[SOURCE EXTRACT Boundary: Start]
Six Nelson firefighters took part in the High Rise Challenge for muscular dystrophy on Nov. 5 in IODE Park in Nelson. Photo: Bill Metcalfe

Six Nelson firefighters took part in the High Rise Challenge for muscular dystrophy on Nov. 5 in IODE Park in Nelson. Photo: Bill Metcalfe

Nelson firefighters climb 1,198 stairs for muscular dystrophy

Climbers were loaded with more than 50 pounds of equipment

Six Nelson firefighters climbed the IODE Park stairs 10 times on Nov. 5, each loaded with more than 50 pounds of equipment, to raise funds for muscular dystrophy research.

This was the 24th annual national High Rise Challenge, originated by firefighters in Montreal who climb an 1,188-step tower, collecting pledges and donations.

The IODE park staircase has 198 steps. So, up and back 10 times.

The event has changed since the beginning of the pandemic.

“The typical challenge would happen at a set location,” says Nelson firefighter Lucas Fortier, “and fire halls would be competing against each other for times. But with COVID, they are allowing us to do it at your own location and your own challenge, as long as it is in the parameters.”
[SOURCE EXTRACT Boundary: End]
[SUPPLIED INFORMATION Boundary: Start]
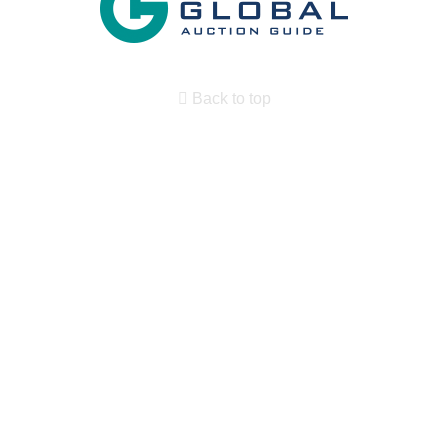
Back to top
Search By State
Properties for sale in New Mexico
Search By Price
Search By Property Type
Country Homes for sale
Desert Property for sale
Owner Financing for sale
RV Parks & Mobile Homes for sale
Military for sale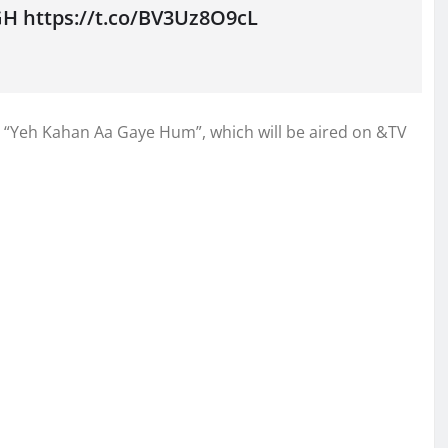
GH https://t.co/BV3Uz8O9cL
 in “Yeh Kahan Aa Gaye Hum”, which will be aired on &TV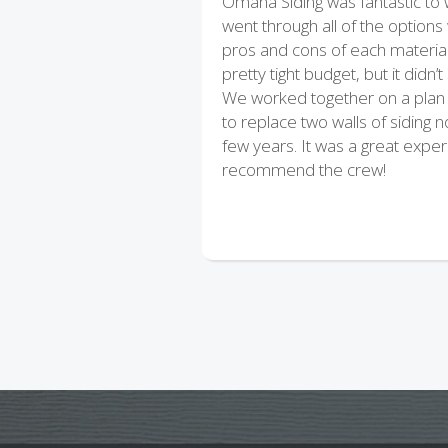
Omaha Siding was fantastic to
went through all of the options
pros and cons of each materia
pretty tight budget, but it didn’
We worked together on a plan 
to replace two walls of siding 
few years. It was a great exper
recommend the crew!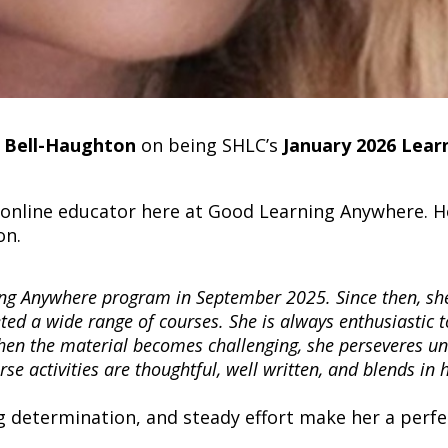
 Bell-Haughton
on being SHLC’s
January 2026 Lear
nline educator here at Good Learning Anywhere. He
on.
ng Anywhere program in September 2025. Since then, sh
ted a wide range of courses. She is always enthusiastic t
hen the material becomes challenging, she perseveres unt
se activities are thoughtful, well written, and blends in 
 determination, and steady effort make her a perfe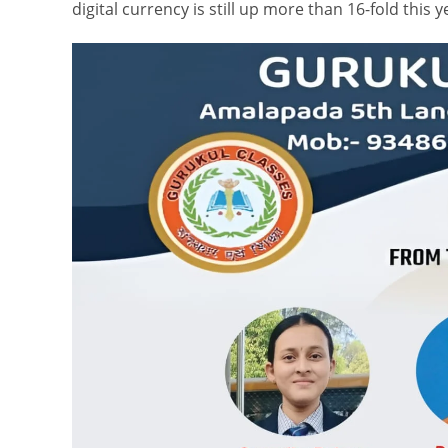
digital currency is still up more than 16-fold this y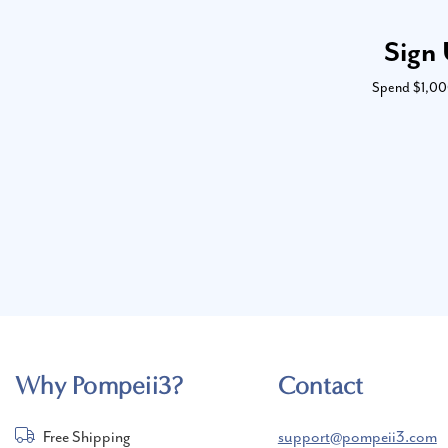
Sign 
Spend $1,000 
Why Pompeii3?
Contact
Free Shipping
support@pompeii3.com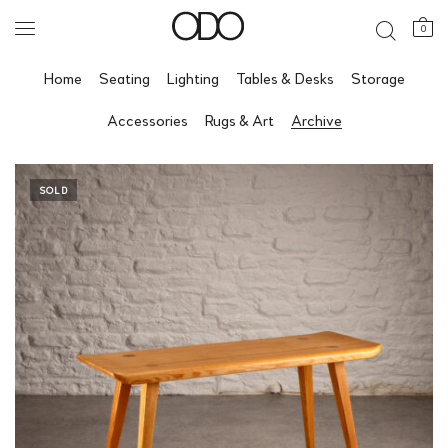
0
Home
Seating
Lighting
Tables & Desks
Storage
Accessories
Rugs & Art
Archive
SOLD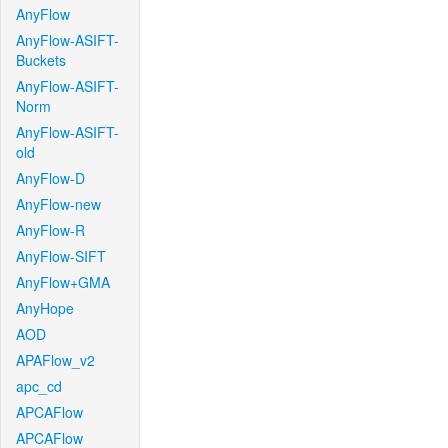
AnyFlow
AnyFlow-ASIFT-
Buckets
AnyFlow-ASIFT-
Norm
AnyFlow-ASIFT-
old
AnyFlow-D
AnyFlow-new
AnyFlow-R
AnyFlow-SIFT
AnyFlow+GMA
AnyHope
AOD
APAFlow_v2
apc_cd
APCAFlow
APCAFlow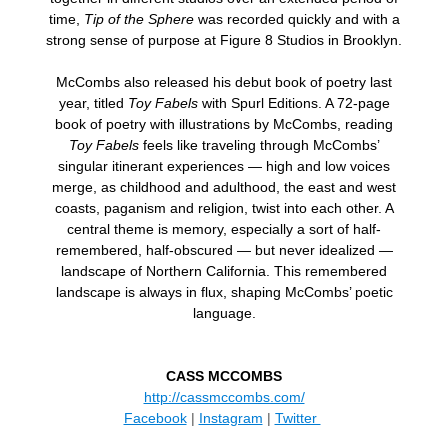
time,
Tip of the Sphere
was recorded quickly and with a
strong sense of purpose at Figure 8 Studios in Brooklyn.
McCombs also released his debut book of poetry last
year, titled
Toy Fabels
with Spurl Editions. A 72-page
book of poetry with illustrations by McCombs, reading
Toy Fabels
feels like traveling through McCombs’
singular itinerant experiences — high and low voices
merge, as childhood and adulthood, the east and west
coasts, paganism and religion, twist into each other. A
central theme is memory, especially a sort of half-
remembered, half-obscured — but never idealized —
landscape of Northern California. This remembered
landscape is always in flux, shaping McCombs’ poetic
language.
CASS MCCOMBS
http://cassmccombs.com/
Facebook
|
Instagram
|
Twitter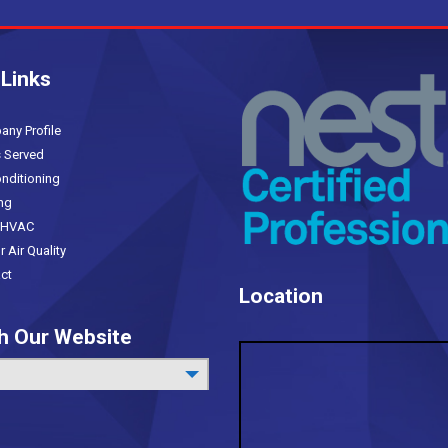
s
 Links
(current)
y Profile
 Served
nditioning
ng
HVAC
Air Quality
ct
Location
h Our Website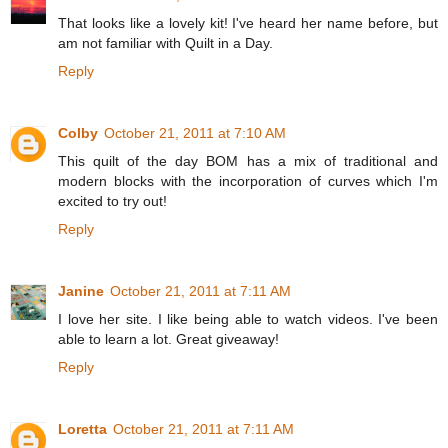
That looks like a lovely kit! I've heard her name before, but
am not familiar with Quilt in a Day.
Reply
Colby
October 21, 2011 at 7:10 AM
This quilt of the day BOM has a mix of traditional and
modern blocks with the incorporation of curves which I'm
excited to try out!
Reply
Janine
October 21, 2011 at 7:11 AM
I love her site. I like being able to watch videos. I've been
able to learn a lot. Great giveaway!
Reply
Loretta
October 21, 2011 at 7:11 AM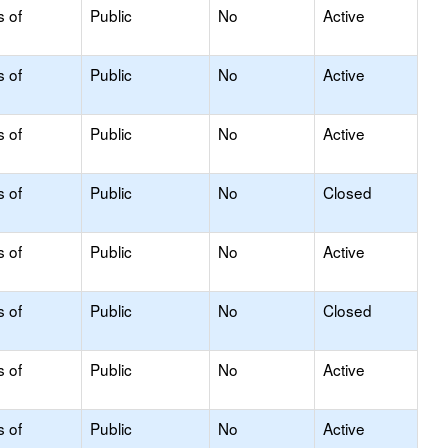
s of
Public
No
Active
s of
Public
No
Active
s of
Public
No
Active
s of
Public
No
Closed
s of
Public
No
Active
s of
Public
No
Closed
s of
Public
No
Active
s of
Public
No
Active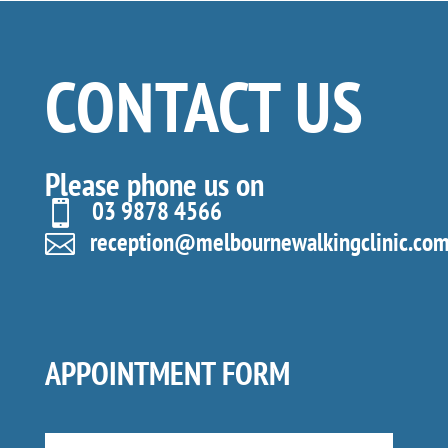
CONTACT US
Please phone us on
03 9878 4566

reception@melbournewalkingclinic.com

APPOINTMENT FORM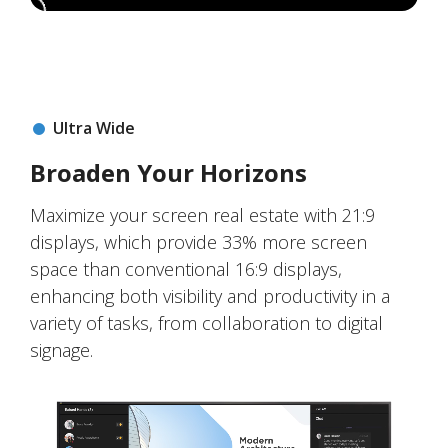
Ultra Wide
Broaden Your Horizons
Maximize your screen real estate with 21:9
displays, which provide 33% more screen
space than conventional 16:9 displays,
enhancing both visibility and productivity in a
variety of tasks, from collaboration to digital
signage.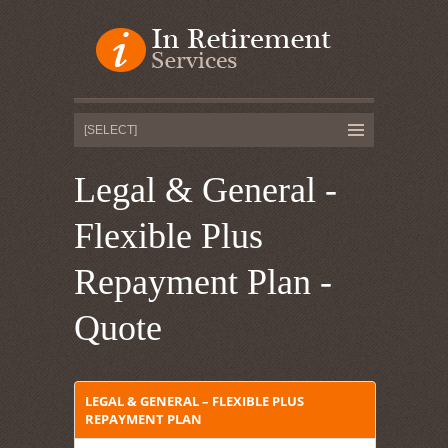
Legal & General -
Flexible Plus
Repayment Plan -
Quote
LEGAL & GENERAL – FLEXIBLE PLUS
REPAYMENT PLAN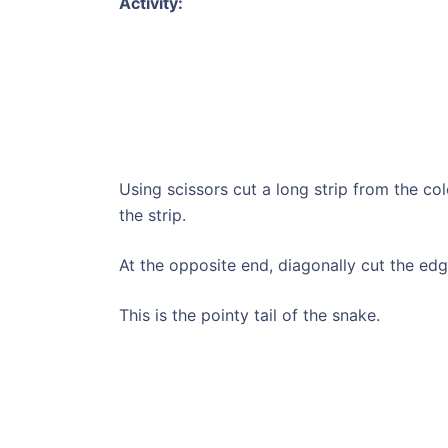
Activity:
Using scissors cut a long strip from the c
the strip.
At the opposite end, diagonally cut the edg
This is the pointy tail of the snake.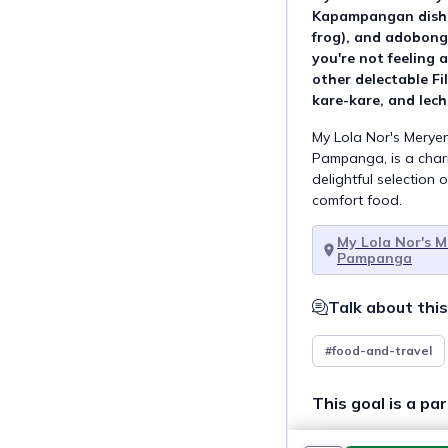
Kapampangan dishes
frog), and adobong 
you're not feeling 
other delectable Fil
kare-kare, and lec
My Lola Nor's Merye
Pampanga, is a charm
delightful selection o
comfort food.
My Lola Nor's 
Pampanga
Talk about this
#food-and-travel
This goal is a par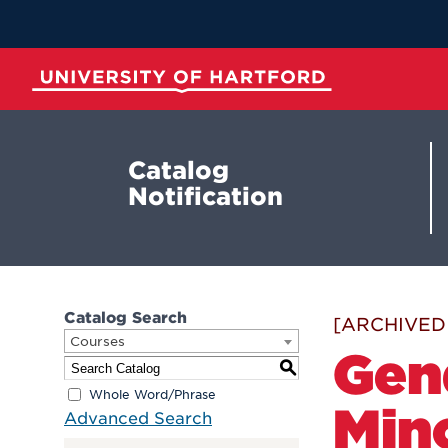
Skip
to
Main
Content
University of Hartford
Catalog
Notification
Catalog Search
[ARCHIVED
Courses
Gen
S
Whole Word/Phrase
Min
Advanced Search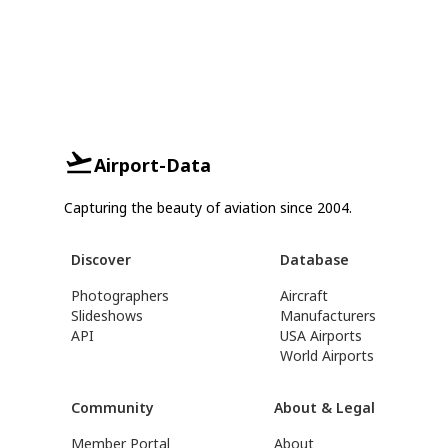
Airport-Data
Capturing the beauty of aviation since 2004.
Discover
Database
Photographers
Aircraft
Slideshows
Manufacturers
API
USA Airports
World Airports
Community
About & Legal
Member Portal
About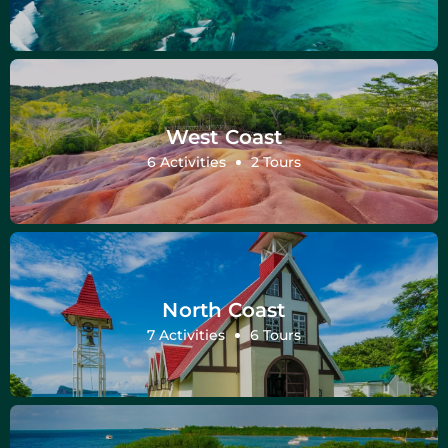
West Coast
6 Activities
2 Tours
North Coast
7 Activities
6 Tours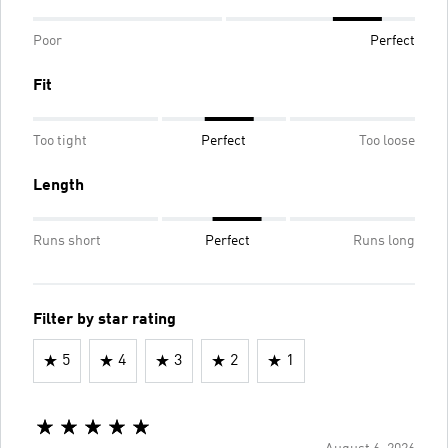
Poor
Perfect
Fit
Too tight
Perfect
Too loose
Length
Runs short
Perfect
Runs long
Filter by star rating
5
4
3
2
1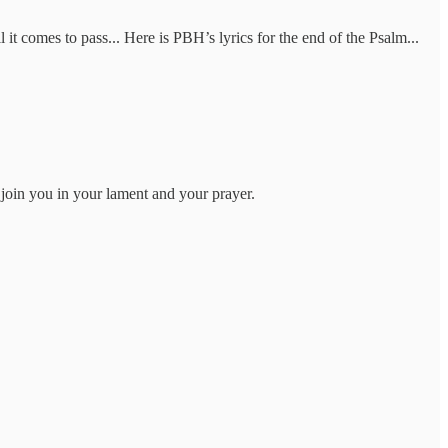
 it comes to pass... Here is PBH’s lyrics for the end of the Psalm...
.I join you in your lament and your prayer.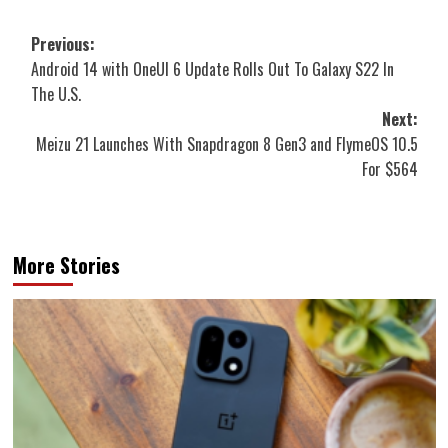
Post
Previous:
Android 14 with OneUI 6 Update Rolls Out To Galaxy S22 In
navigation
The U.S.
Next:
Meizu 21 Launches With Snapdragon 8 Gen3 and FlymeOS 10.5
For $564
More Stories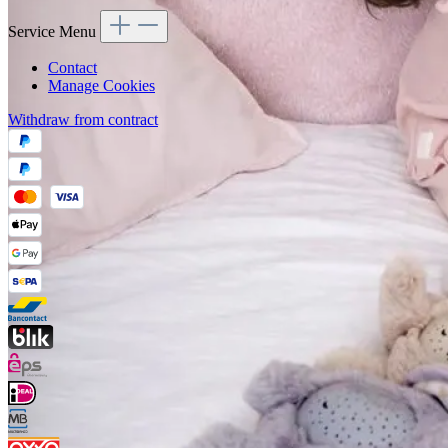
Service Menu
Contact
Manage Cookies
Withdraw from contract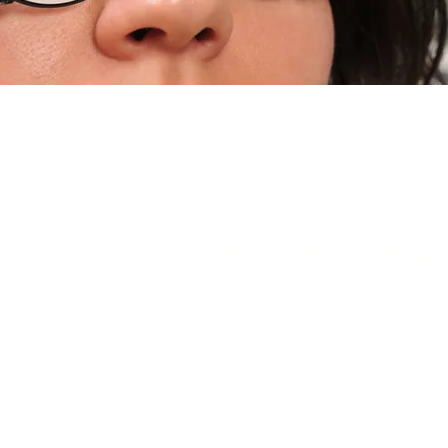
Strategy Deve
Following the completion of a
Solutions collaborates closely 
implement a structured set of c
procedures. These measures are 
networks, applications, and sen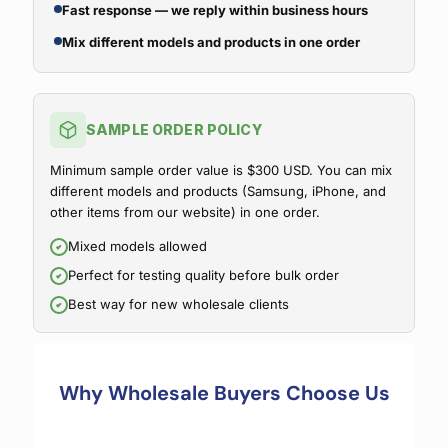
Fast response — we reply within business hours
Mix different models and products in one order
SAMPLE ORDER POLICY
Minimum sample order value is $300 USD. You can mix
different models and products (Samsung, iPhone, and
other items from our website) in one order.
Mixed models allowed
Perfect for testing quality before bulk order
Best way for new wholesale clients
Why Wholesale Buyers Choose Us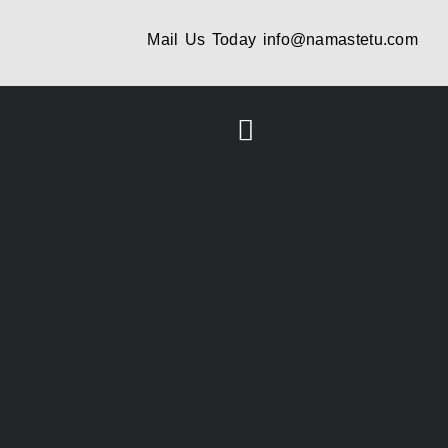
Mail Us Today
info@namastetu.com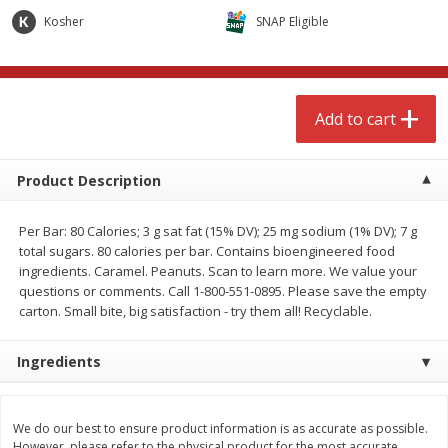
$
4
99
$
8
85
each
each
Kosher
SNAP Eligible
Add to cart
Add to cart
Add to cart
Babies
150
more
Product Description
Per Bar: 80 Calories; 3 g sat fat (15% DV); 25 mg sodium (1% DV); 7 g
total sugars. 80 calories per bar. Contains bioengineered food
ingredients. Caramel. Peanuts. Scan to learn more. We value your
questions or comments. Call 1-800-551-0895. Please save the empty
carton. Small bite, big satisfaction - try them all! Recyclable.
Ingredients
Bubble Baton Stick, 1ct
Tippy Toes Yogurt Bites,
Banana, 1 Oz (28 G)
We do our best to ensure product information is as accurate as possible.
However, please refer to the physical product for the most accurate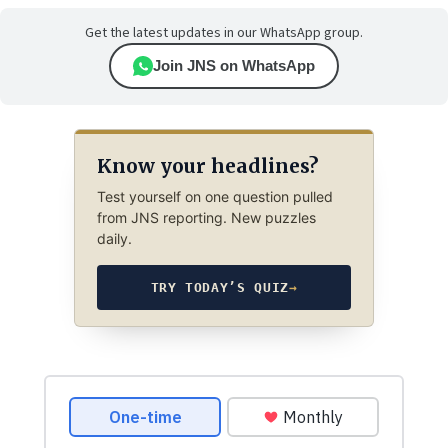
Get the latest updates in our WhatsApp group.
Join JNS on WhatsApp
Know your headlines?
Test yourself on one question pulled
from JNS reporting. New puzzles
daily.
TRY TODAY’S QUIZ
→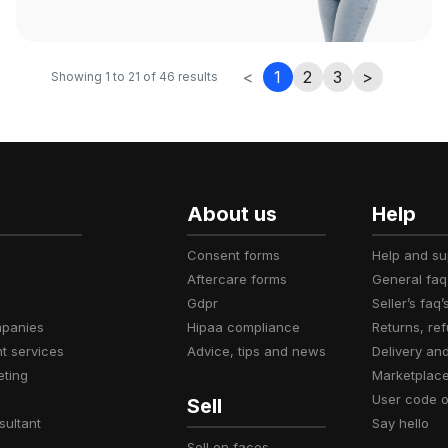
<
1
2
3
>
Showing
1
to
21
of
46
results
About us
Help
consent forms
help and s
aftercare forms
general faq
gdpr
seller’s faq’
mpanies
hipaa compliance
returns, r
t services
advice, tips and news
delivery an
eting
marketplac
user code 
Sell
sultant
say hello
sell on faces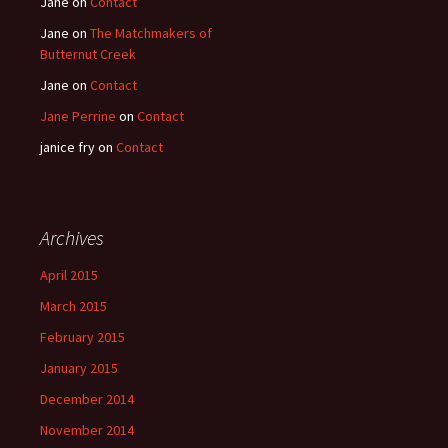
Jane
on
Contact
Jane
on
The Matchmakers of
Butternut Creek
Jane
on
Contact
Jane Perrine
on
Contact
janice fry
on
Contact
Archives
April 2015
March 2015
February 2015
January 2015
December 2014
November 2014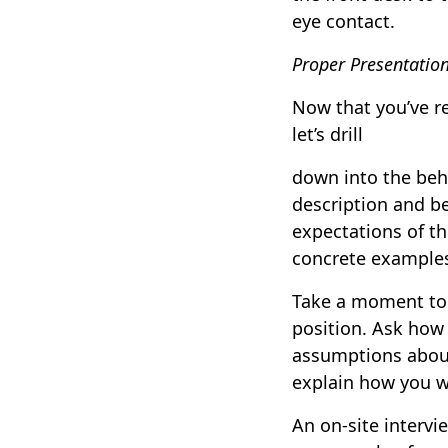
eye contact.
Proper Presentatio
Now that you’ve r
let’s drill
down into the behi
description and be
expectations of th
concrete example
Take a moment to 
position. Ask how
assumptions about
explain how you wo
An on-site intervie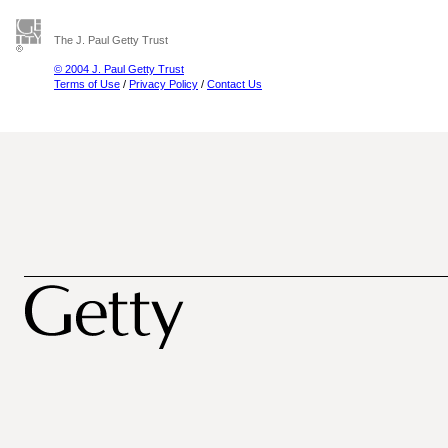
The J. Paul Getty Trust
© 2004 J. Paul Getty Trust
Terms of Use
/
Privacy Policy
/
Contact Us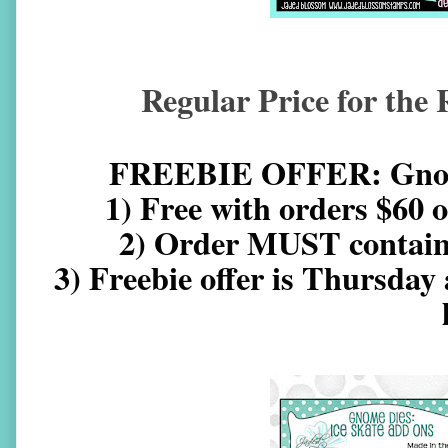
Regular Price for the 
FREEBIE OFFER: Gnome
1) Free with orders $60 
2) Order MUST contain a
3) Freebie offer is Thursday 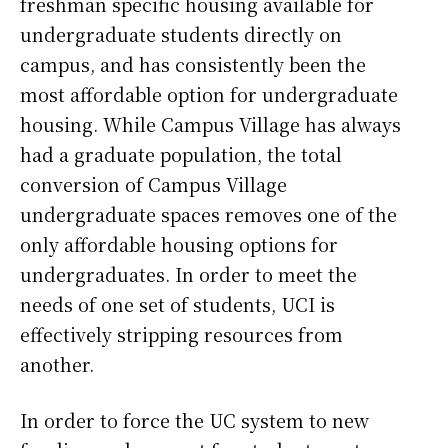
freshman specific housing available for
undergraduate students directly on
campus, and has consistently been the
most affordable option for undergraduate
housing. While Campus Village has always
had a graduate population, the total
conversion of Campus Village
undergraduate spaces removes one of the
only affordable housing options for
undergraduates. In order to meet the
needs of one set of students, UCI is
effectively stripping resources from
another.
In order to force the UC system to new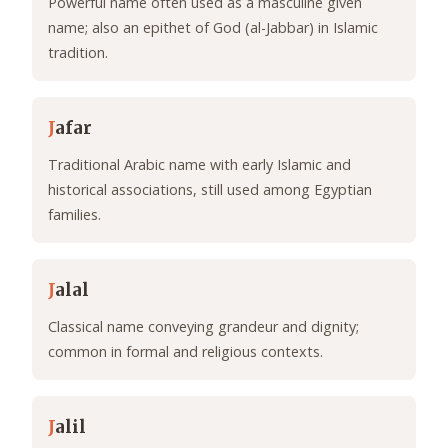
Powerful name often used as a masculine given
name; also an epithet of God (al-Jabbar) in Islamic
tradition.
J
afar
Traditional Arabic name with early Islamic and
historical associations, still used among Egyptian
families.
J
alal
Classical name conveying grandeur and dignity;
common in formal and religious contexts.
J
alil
[SUPPLIED INFORMATION Boundary: End]
* _TO DO_:
(A) In the article above about the Nelson firefighters' stair climb, rewrite the part that opens with the words containing "Nelson firefighters climb 1,198" and closes with "of the pandemic.", changing "staircase" to "stairway".
(B) Continue the article about the Nelson firefighters' stair climb for muscular dystrophy, picking up after its final sentence.

* _EXPECTED OUTPUTS_:
(A)
Nelson firefighters climb 1,198 stairs for muscular dystrophy

Climbers were loaded with more than 50 pounds of equipment

Six Nelson firefighters climbed the IODE Park stairs 10 times on Nov. 5, each loaded with more than 50 pounds of equipment, to raise funds for muscular dystrophy research.

This was the 24th annual national High Rise Challenge, originated by firefighters in Montreal who climb an 1,188-step tower, collecting pledges and donations.

The IODE park stairway has 198 steps. So, up and back 10 times.

The event has changed since the beginning of the pandemic.

(B)
As of Nov. 8, the Nelson firefighters have raised $1,455, exceeding their $1,200 goal. Donations may still be made at https://bit.ly/3GSZeOV until Nov. 15.

Muscular dystrophy is a neuromuscular disorder that causes progressive weakness and loss of muscle mass. The most common types of muscular dystrophy begin in childhood, mostly among boys.

There is no cure for the disease. Donations fund research, medications and therapy that can help manage symptoms.

Retired Nelson fireman Bob Patton, who participated in the event, says carrying their equipment up the stairs is heavy but that’s what firemen do.

“It makes you work a little harder. We’re using our muscles to help those that can’t use theirs.”